Minder gevoelig voor bewonersgedrag
Een laag energieverbruik heeft nog een voordeel: een energiezuinig huis is minder gevoelig voor bewonersgedrag. Zelfs onzuinige bewoners zijn dus relatief goedkoper uit. De energierekeningen van twee identieke woningen kunnen fors verschillen, afhankelijk van de bewoners.

We vergelijken de energiekosten van een gemiddelde woning en een passiefhuis. Stel dat de energierekening van zuinige bewoners 30% lager is, van onzuinige bewoners kan de rekening meer dan tweemaal zo hoog zijn. Deze percentages gelden zowel voor een gemiddelde woning als een passiefhuis.
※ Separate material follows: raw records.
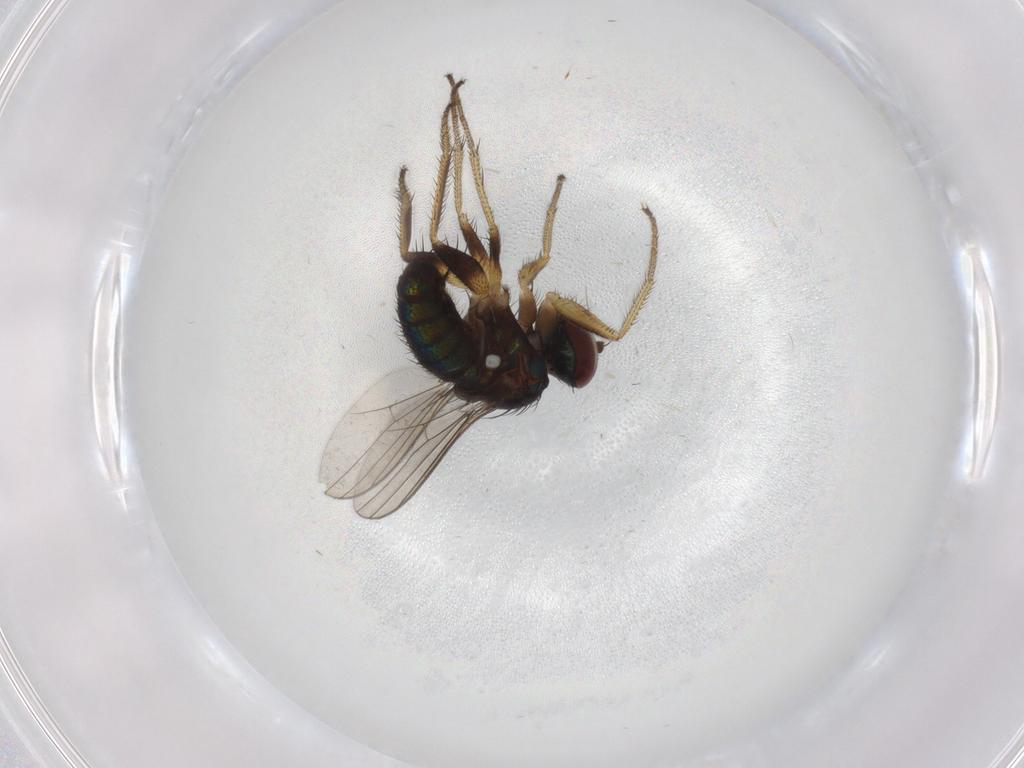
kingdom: Animalia
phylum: Arthropoda
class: Insecta
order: Diptera
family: Dolichopodidae
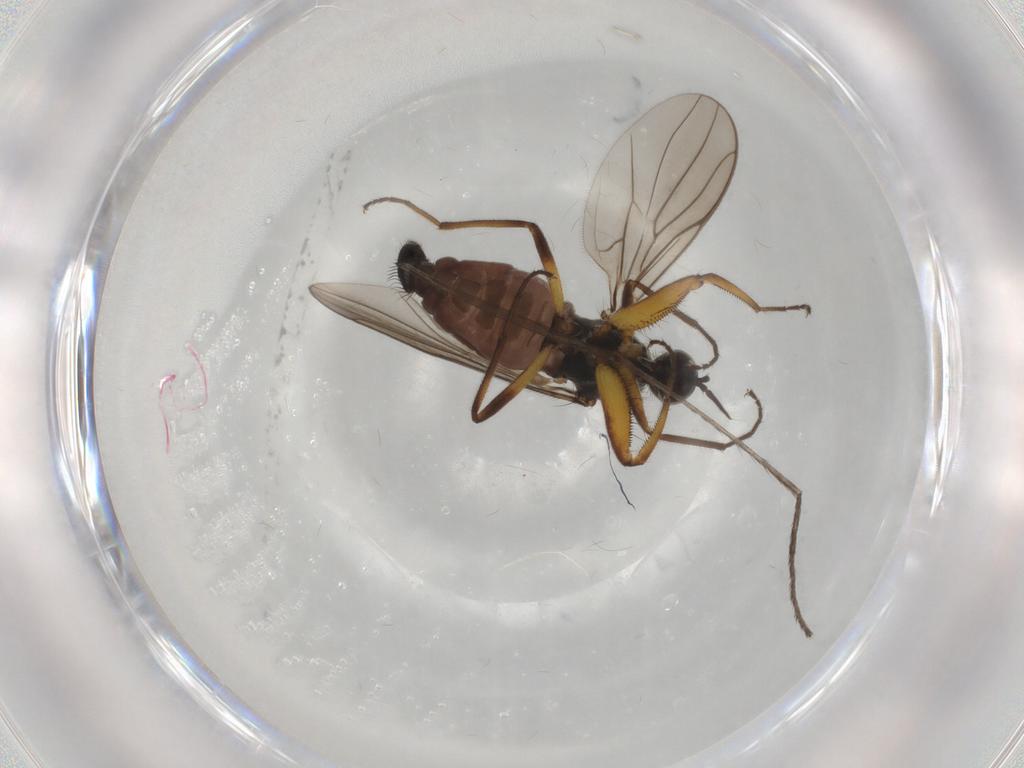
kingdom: Animalia
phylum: Arthropoda
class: Insecta
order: Diptera
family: Hybotidae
In de grafieken 2 en 3 zijn de verschillen aangegeven.

Procentueel zijn de afwijkingen van het gemiddelde naar boven en naar beneden vergelijkbaar. In de absolute af te rekenen energiekosten maakt het verschil wel degelijk uit.
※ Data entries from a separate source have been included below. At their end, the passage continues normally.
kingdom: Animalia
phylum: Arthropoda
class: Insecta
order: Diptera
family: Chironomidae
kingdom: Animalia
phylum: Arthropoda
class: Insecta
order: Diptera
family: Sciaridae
Extra investering, lage energierekening
Hoe ontwikkelen de woonlasten van een passiefhuis zich in de toekomst? Hiervoor bekijken we zowel de investering als de energiekosten van een passiefhuis (grafiek 1). Voor de extra investering gaan we uit van € 13.600. Hiervoor sluiten we een hypotheek af met 5% rente (vast voor 10 jaar). Uitgaande van een belastingtarief van 42%, bekent dit per jaar € 395 extra kosten aan hypotheekrente.
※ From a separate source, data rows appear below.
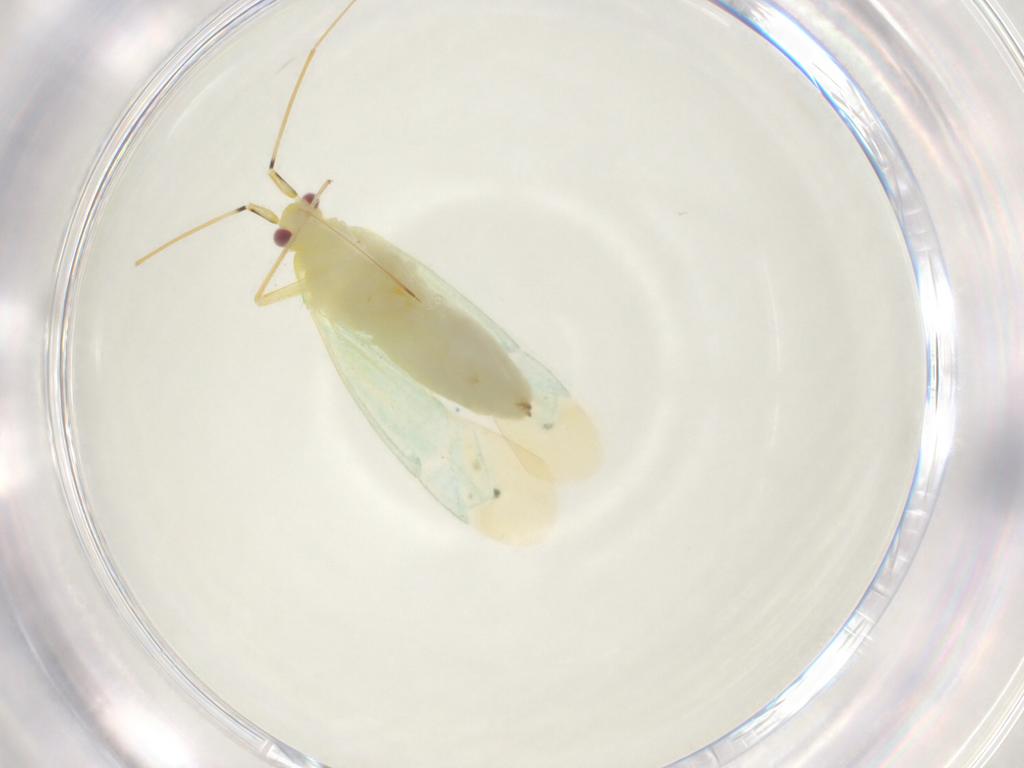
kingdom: Animalia
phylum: Arthropoda
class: Insecta
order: Hemiptera
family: Miridae
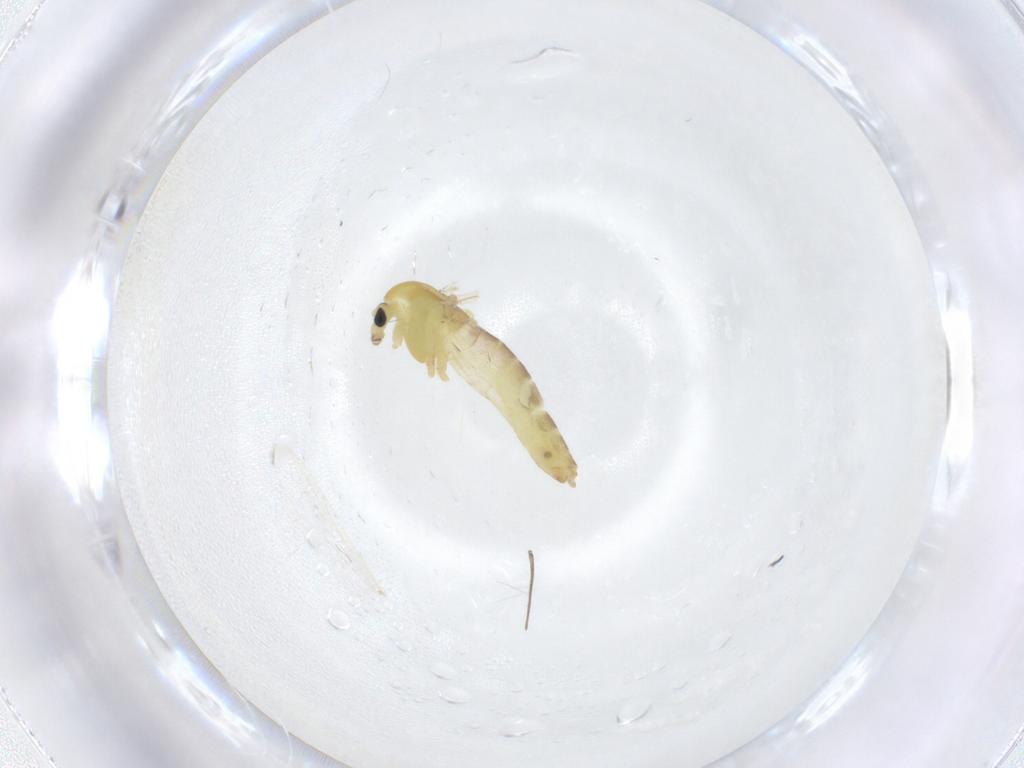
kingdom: Animalia
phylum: Arthropoda
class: Insecta
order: Diptera
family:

Ter bepaling van de woonlasten worden hierbij opgeteld de energiekosten per jaar. Deze woonlasten zijn afgezet tegen de EPC 0,6 referentiewoning, die geen extra hypotheek hoeft af te sluiten (geen meerkosten), maar wel te maken heeft met de stijgende energiekosten2. De woonlasten van een passiefhuis ten opzichte van een epc 0,6 woning zijn al binnen enkele jaren lager, en het verschil met een woning met een hogere energierekening wordt in de toekomst alleen maar groter.

Energiebesparing loont
Dit voorbeeld toont aan dat energiebesparende maatregelen weliswaar vragen om extra investeringen, maar dat op korte termijn de woonlasten al lager zijn. Ook in energiezuinige woningen is het betaalbaar wonen!

Noten
[1] Onlangs is de Sleutel naar Concepten gepubliceerd. In deze publicatie, geschreven door advies- en ingenieursbureau DHV en uitgegeven door Aeneas, worden handvaten gegeven voor het kiezen van energiezuinige concepten. De Sleutel naar Concepten maakt deel uit van de reeks van Toolkits: Toolkit Duurzame Woningbouw, Toolkit Bestaande Bouw en Toolkit Duurzame Kantoren.
 [2] Uitgangspunt is 560 m3 gas en een gemiddeld elektriciteitsverbruik van 3500 kWh per jaar.